– Невозможно, капитан.
– Разве вы дали слово?
– Да.
– Это другое дело; но обещайте мне, что если вас в эту ночь не убьют, то завтра вы едете.
– Извольте.
– Не нужно ли вам денег?
– У меня есть пятьдесят пистолей; этого, кажется довольно.
– А вашим товарищам?
Я думаю, у них есть. Мы выехали из Парижа, имея каждый по семидесяти пяти пистолей.
– Мы увидимся до вашего отъезда?
– Я думаю нет, капитан, если не случится чего-нибудь особенного.
– Так счастливый путь!
– Благодарю, капитан.
Д’Артаньян откланялся, тронутый совершенно отеческою заботливостью де-Тревиля о его мушкетерах.
Он зашел к Атосу, Портосу и Арамису и никого из них не застал дома.
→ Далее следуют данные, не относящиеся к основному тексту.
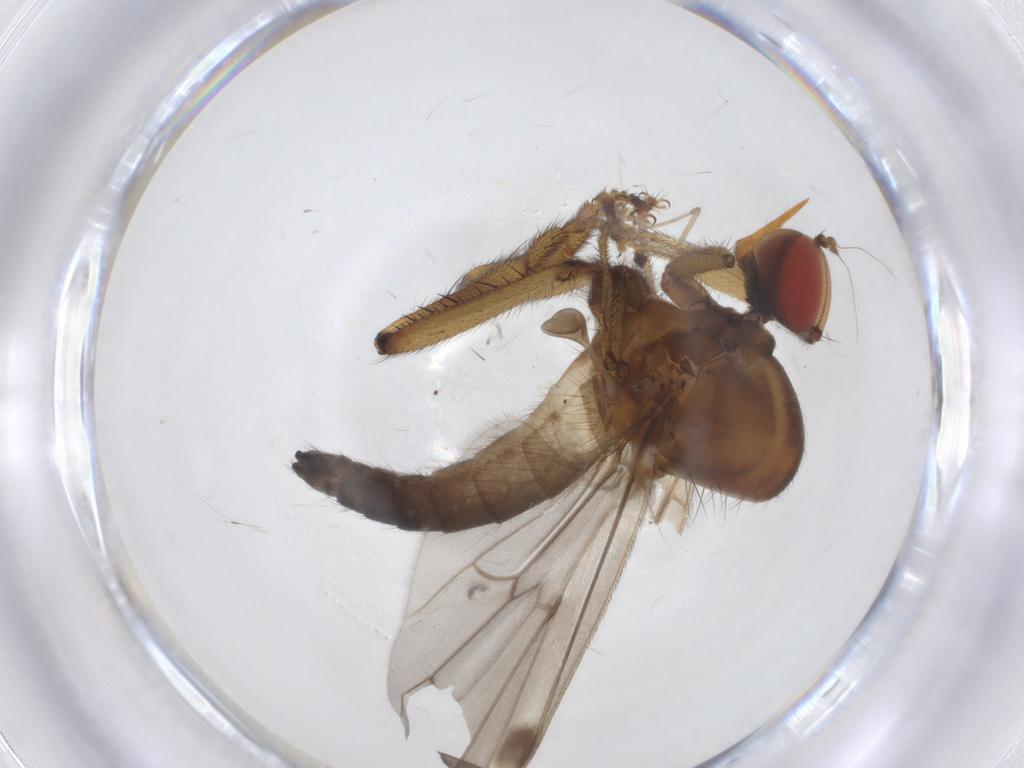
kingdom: Animalia
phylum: Arthropoda
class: Insecta
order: Diptera
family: Hybotidae
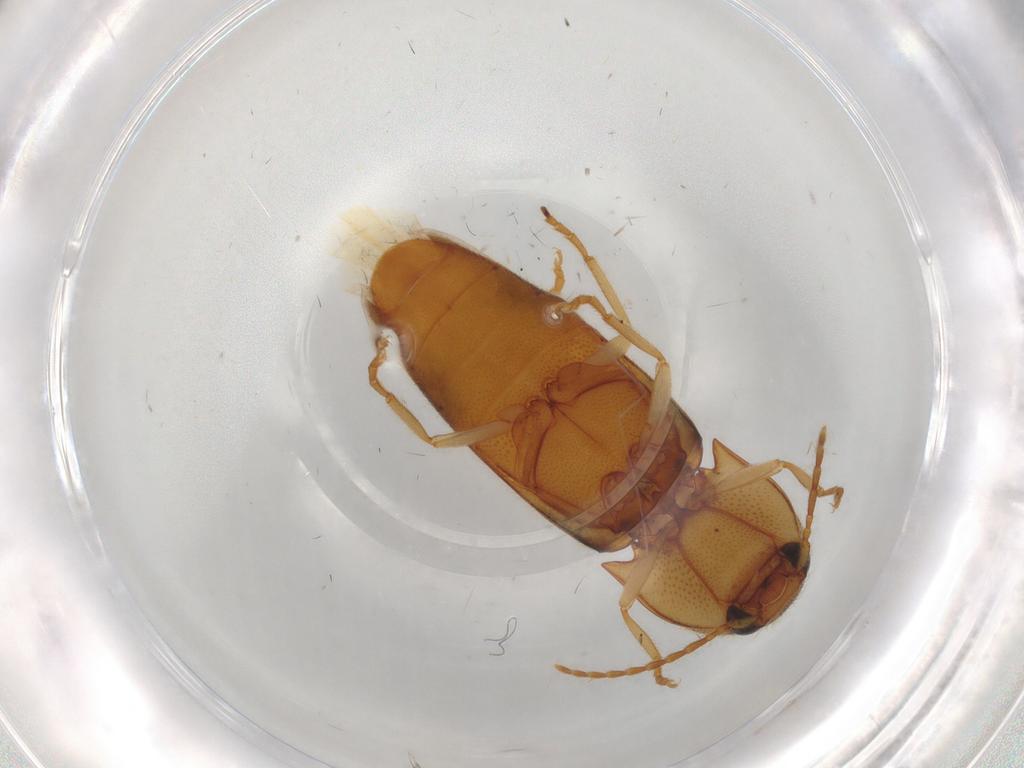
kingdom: Animalia
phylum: Arthropoda
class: Insecta
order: Coleoptera
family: Elateridae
Лакеев их тоже не было, и дома ничего не слыхали ни о господах, ни о слугах.
Он справился бы о них у их любовниц, но он не знал любовниц Портоса и Арамиса, а у Атоса ее не было.
Проходя мимо гвардейских казарм, он заглянул в конюшни: из четырех лошадей три уже были дома.
Удивленный Планше уже вычистил двух из них.
– А, барин, сказал Планше, заметив д’Артаньяна, – как я рад, что вас вижу!
– А от чего ты рад? спросил молодой человек.
– Имеете ли вы доверие к хозяину нашему, Бонасиё?
– Я? нисколько.
– И хорошо делаете, барин.
– К чему этот вопрос?
– А к тому, что пока вы с ним разговаривали, я смотрел на вас и заметил, что он два или три раза переменялся в лице.
– Вот что!
– Вы этого не заметили, потому что были заняты полученным вами письмом, а я напротив, озадаченный странным способом появления этого письма, внимательно следил за выражением лица Бонасиё.
– И как ты его находишь?
– Изменническим.
– Право?
– Да, кроме того, как только вы его оставили и исчезли в конце улицы, Бонасиё взял шляпу, запер дверь и побежал в противную сторону.
– Ты прав, Планше; все это кажется мне очень подозрительным, и, не беспокойся, мы не заплатим ему за квартиру, пока все это не объяснится положительно.
– Вы шутите, барин, но увидите, что я говорю правду.
– Что же делать, Планше, чему быть, тому не миновать.
– Так вы не отказываетесь от вечерней прогулки?
– И не думал, Планше; чем больше я сержусь на Бонасиё, тем сильнее мне хочется идти на свидание, назначенное мне этим письмом, которое так тревожит тебя.
– Так вы окончательно решились…
– Непременно, мой друг; так что в девять часов ты будь здесь готов, я приду за тобой.
Планше, видя, что нет никакой надежды убедить своего господина отказаться от его предположения, тяжело вздохнул и принялся чистить третью лошадь.
Д’Артаньян, как человек весьма основательный, вместо того чтобы идти домой, пошел обедать к тому гасконцу священнику, который угощал его с товарищами шоколадом, когда у них не было денег.
VIII. Павильон
В девять часов д’Артаньян был в казармах, он нашел Планше готовым; четвертая лошадь была доставлена.
Планше вооружился ружьем и пистолетом. Д’Артаньян надел шпагу и заткнул за пояс два пистолета; потом они оба сели на лошадей и выехали без шуму. Ночь была темная и никто не видал, как они выехали. Планше ехал за своим господином в десяти шагах.
Д’Артаньян проехал по набережной, выехал из города в ворота Конференции и поехал по дороге в Сен-Клу, которая тогда была гораздо красивее чем теперь.
Пока они ехали городом, Планше сохранял почтительное расстояние от своего господина; но как только дорога начинала делаться пустынною и более темною, он приближался понемногу; так что когда они въехали в Булонский лес, он ехал уже рядом с господином. Не будем скрывать, что колебание деревьев и отражение лунного света на их мрачных вершинах причиняли ему какое-то беспокойство. Д’Артаньян заметил, что с ним делается что-то необыкновенное.
– Что с вами, господин Планше?
– Не правда ли, барин, что леса похожи на церкви?
– Чем же, Планше?
– Тем, что нет возможности громко говорить в лесу, так же как и в церкви.
– Отчего же у тебя нет смелости громко говорить, Планше, чего ты боишься?